Stadt im nationalistischen Mienenfeld

Der berühmteste Lyriker Litauens legt sein zweites Buch über Vilnius vor, Tomas Venclova begreift die Stadt als ein Palimpsest, als mehrmals überschriebene alte Handschrift. Der Autor entziffert diese Schichten Kapitel für Kapitel an Hand der Biographien ihrer Herrscher, Architekten, Professoren und Henker. Er erzählt anregend, dennoch wirkt das Buch über weite Strecken lediglich wie ein gut lesbares historisches Werk.
Tomas Venclova, Litauens berühmtester Lyriker, wird seit Jahren als Kandidat für den Literaturnobelpreis gehandelt - und er ist vielleicht der einzige Poet, der je einen Reiseführer über eine Stadt geschrieben hat. Venclova, 1937 in Klaipeda, dem früheren Memel, geboren, musste Vilnius 1977 auf Druck der sowjetischen Behörden verlassen. Er war unliebsam aufgefallen als Mitglied einer Helsinki-Gruppe, die es im Anschluss an die Konferenz über Sicherheit und Zusammenarbeit in Europa (KSZE) wagte, Menschenrechtsverletzungen im eigenen Land öffentlich zu machen.

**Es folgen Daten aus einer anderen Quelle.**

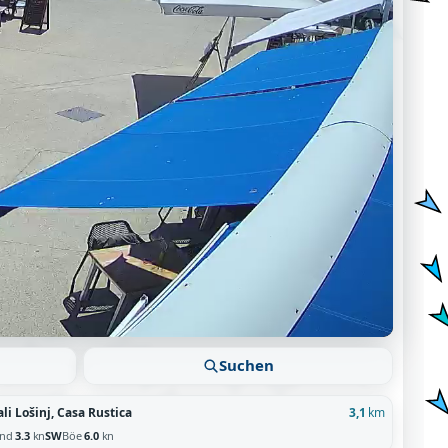
Suchen
li Lošinj, Casa Rustica
3,1
km
ind
3.3
kn
SW
Böe
6.0
kn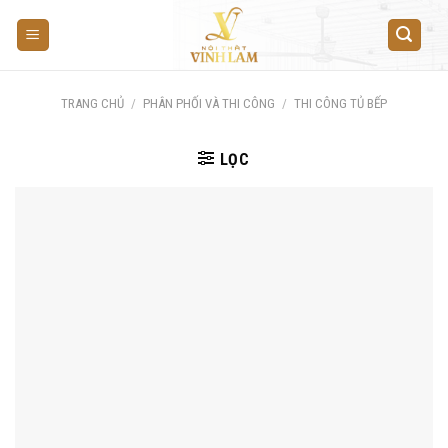
Skip
to
content
TRANG CHỦ
/
PHÂN PHỐI VÀ THI CÔNG
/
THI CÔNG TỦ BẾP
LỌC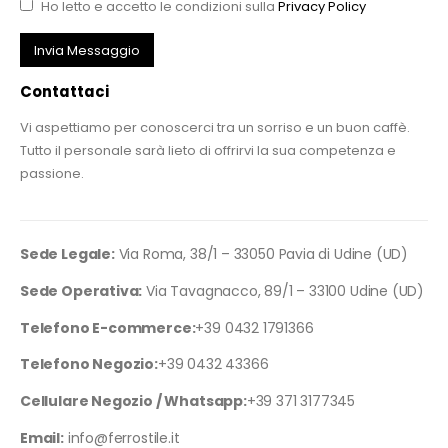
Ho letto e accetto le condizioni sulla
Privacy Policy
Contattaci
Vi aspettiamo per conoscerci tra un sorriso e un buon caffè.
Tutto il personale sarà lieto di offrirvi la sua competenza e
passione.
Sede Legale:
Via Roma, 38/1 – 33050 Pavia di Udine (UD)
Sede Operativa:
Via Tavagnacco, 89/1 – 33100 Udine (UD)
Telefono E-commerce:
+39 0432 1791366
Telefono Negozio:
+39 0432 43366
Cellulare Negozio / Whatsapp:
+39 371 3177345
Email:
info@ferrostile.it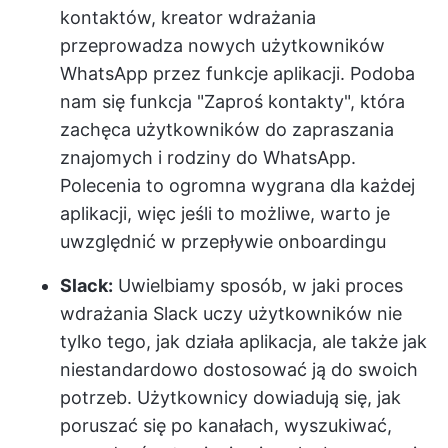
kontaktów, kreator wdrażania
przeprowadza nowych użytkowników
WhatsApp przez funkcje aplikacji. Podoba
nam się funkcja "Zaproś kontakty", która
zachęca użytkowników do zapraszania
znajomych i rodziny do WhatsApp.
Polecenia to ogromna wygrana dla każdej
aplikacji, więc jeśli to możliwe, warto je
uwzględnić w przepływie onboardingu
Slack:
Uwielbiamy sposób, w jaki proces
wdrażania Slack uczy użytkowników nie
tylko tego, jak działa aplikacja, ale także jak
niestandardowo dostosować ją do swoich
potrzeb. Użytkownicy dowiadują się, jak
poruszać się po kanałach, wyszukiwać,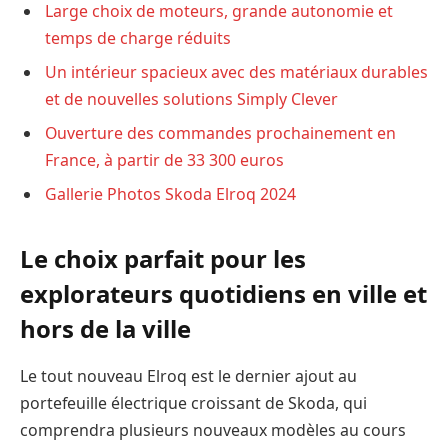
Large choix de moteurs, grande autonomie et
temps de charge réduits
Un intérieur spacieux avec des matériaux durables
et de nouvelles solutions Simply Clever
Ouverture des commandes prochainement en
France, à partir de 33 300 euros
Gallerie Photos Skoda Elroq 2024
Le choix parfait pour les
explorateurs quotidiens en ville et
hors de la ville
Le tout nouveau Elroq est le dernier ajout au
portefeuille électrique croissant de Skoda, qui
comprendra plusieurs nouveaux modèles au cours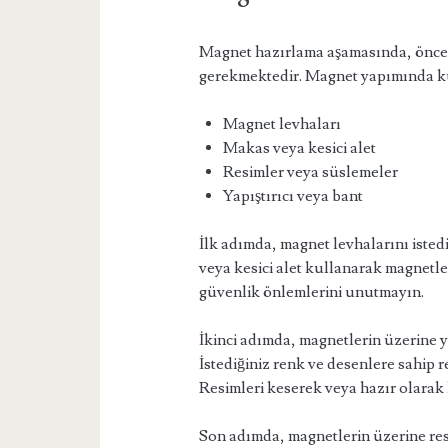
Magnet hazırlama aşamasında, öncel
gerekmektedir. Magnet yapımında ku
Magnet levhaları
Makas veya kesici alet
Resimler veya süslemeler
Yapıştırıcı veya bant
İlk adımda, magnet levhalarını iste
veya kesici alet kullanarak magnetler
güvenlik önlemlerini unutmayın.
İkinci adımda, magnetlerin üzerine ya
İstediğiniz renk ve desenlere sahip r
Resimleri keserek veya hazır olarak 
Son adımda, magnetlerin üzerine resi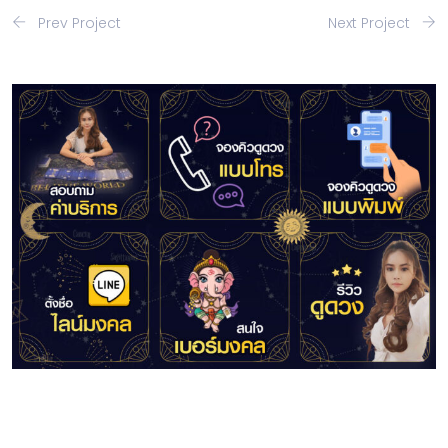
Prev Project
Next Project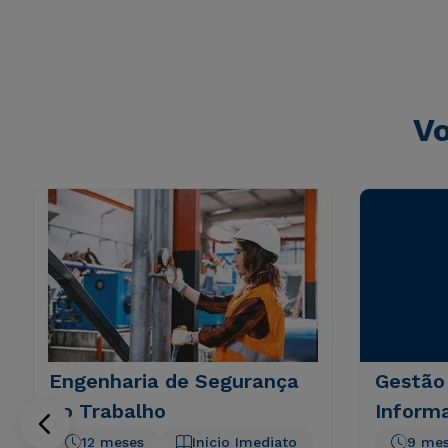
sunt explicabo. Nemo enim ipsam voluptatem quia volupta
consequuntur magni dolores eos qui ratione voluptatem 
Vo
Engenharia de Segurança
Gestão
do Trabalho
Inform
12 meses
Início Imediato
9 me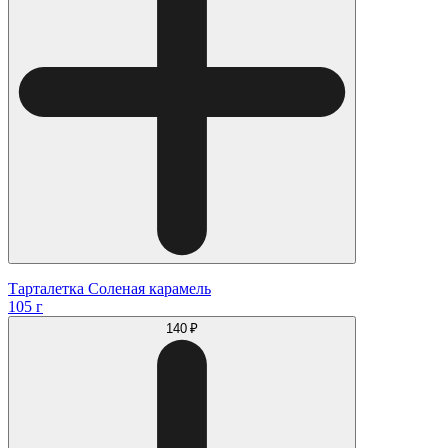
Тарталетка Соленая карамель
105 г
140 ₽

In den folgenden Jahren unterrichtete Venclova in den USA auf Einladung des polnischen Lyrikerkollegen Czeslaw Milosz an der Universität. Vilnius ist sein vor vier Jahren erschienener Reiseführer gewidmet, und um die Stadt geht es auch in seinem neuen Buch "Vilnius".

Bereits der erste Satz enthält das Grundmotiv des Buches: "Der Raum, in dem meine Stadt sich angesiedelt hat, hat keine klaren Grenzen." Vilnius liegt am Rande Europas, hier überlagern sich Völker, Sprachen, Kulturen, Religionen und später Nationen. Venclova begreift die Stadt als ein Palimpsest, als mehrmals überschriebene alte Handschrift, und entziffert diese Schichten Kapitel für Kapitel an Hand der Biographien ihrer Herrscher, Architekten, Professoren und Henker.

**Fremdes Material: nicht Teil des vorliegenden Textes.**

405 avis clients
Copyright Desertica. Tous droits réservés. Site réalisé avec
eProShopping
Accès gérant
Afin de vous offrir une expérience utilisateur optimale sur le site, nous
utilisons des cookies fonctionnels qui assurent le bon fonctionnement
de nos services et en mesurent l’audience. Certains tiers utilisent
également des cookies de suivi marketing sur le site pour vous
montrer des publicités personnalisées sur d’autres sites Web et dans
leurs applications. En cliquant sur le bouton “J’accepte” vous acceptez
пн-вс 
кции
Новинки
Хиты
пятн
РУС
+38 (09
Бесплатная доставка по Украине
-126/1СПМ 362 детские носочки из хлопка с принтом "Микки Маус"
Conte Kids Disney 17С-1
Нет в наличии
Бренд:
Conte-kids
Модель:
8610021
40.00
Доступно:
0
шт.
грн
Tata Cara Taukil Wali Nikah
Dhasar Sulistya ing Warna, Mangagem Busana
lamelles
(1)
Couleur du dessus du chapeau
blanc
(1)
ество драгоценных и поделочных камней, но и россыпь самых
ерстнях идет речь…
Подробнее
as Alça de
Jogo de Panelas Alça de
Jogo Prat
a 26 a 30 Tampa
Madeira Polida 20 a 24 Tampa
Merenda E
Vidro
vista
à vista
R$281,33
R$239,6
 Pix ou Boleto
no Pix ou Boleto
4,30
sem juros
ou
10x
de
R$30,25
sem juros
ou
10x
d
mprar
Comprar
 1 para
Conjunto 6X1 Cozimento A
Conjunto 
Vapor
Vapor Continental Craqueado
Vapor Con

Da sind die mythischen Herrscher des Landes, Mindaugas, Gediminas und Vytautas, gefolgt von der Dynastie der Jagellonen, die eine Union mit Polen eingehen und die heidnischen Litauer als letztes Volk in Europa christianisierten. Die Renaissance ist das Goldene Zeitalter von Vilnius. Litauer, Polen, Ruthenen (aus denen sich später Weißrussen und Ukrainer entwickeln sollten), Juden und einige andere Nationalitäten leben in der Stadt. Dann verliert Vilnius in einer erneuten Union mit Polen, jene von Lublin 1569, an Bedeutung, und die polnische Sprache verdrängt die litauische.

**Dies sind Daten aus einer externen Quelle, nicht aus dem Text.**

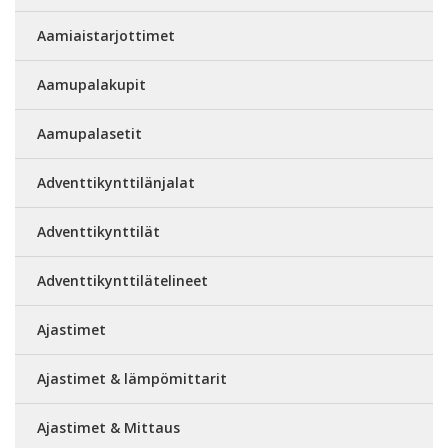
Aamiaistarjottimet
Aamupalakupit
Aamupalasetit
Adventtikynttilänjalat
Adventtikynttilät
Adventtikynttilätelineet
Ajastimet
Ajastimet & lämpömittarit
Ajastimet & Mittaus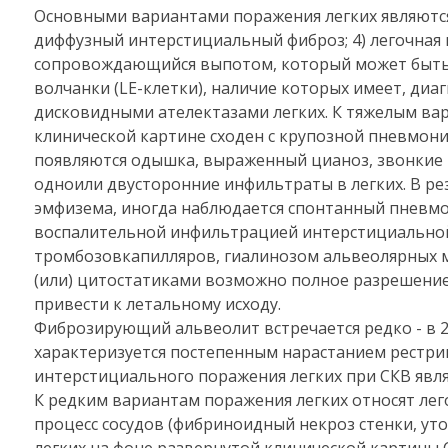
Основными вариантами поражения легких являются с
диффузный интерстициальный фиброз; 4) легочная г
сопровождающийся выпотом, который может быть д
волчанки (LE-клетки), наличие которых имеет, диа
дисковидными ателектазами легких. К тяжелым ва
клинической картине сходен с крупозной пневмоние
появляются одышка, выраженный цианоз, звонкие 
одноили двусторонние инфильтраты в легких. В ре
эмфизема, иногда наблюдается спонтанный пневмо
воспалительной инфильтрацией интерстициальной 
тромбозовкапилляров, гиалинозом альвеолярных 
(или) цитостатиками возможно полное разрешение
привести к летальному исходу.
Фиброзирующий альвеолит встречается редко - в 2
характеризуется постепенным нарастанием рестри
интерстициального поражения легких при СКВ явля
К редким вариантам поражения легких относят ле
процесс сосудов (фибриноидный некроз стенки, у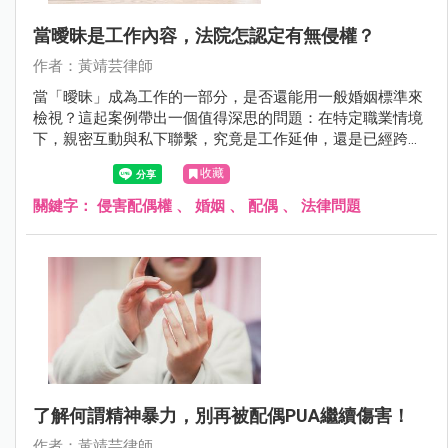
當曖昧是工作內容，法院怎認定有無侵權？
作者：黃靖芸律師
當「曖昧」成為工作的一部分，是否還能用一般婚姻標準來
檢視？這起案例帶出一個值得深思的問題：在特定職業情境
下，親密互動與私下聯繫，究竟是工作延伸，還是已經跨越
婚姻界線？法院的判決結果，也顛覆了許多人對侵害配偶權
收藏
的既有想像。
關鍵字：
侵害配偶權
、
婚姻
、
配偶
、
法律問題
了解何謂精神暴力，別再被配偶PUA繼續傷害！
作者：黃靖芸律師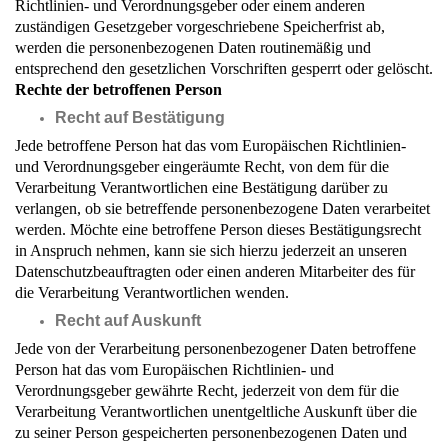
Richtlinien- und Verordnungsgeber oder einem anderen
zuständigen Gesetzgeber vorgeschriebene Speicherfrist ab,
werden die personenbezogenen Daten routinemäßig und
entsprechend den gesetzlichen Vorschriften gesperrt oder gelöscht.
Rechte der betroffenen Person
Recht auf Bestätigung
Jede betroffene Person hat das vom Europäischen Richtlinien-
und Verordnungsgeber eingeräumte Recht, von dem für die
Verarbeitung Verantwortlichen eine Bestätigung darüber zu
verlangen, ob sie betreffende personenbezogene Daten verarbeitet
werden. Möchte eine betroffene Person dieses Bestätigungsrecht
in Anspruch nehmen, kann sie sich hierzu jederzeit an unseren
Datenschutzbeauftragten oder einen anderen Mitarbeiter des für
die Verarbeitung Verantwortlichen wenden.
Recht auf Auskunft
Jede von der Verarbeitung personenbezogener Daten betroffene
Person hat das vom Europäischen Richtlinien- und
Verordnungsgeber gewährte Recht, jederzeit von dem für die
Verarbeitung Verantwortlichen unentgeltliche Auskunft über die
zu seiner Person gespeicherten personenbezogenen Daten und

Die polnischen Teilungen ab 1772 versetzen der polnisch-litauischen Republik Todesstöße. Immer wieder okkupieren die Zaren Vilnius. Unter ihnen ist die lateinische Schrift verboten, die litauische Sprache beinahe verschwunden. Deren Wiedergeburt und die der Nation gelingt mit Hilfe von Schriften, die aus dem preußischen Tilsit eingeschmuggelt werden. Im 20. Jahrhundert wird Vilnius abwechselnd von Deutschen, Polen und Russen besetzt. Stalin ermordet die Vertreter der Intelligenz, Hitler in den Jahren von 1941 bis 1944 95 Prozent der Juden Litauens. Nach dem Krieg folgen der Exodus der Polen und die Einwanderung der Russen, bis 1991 die Unabhängigkeit erkämpft wird.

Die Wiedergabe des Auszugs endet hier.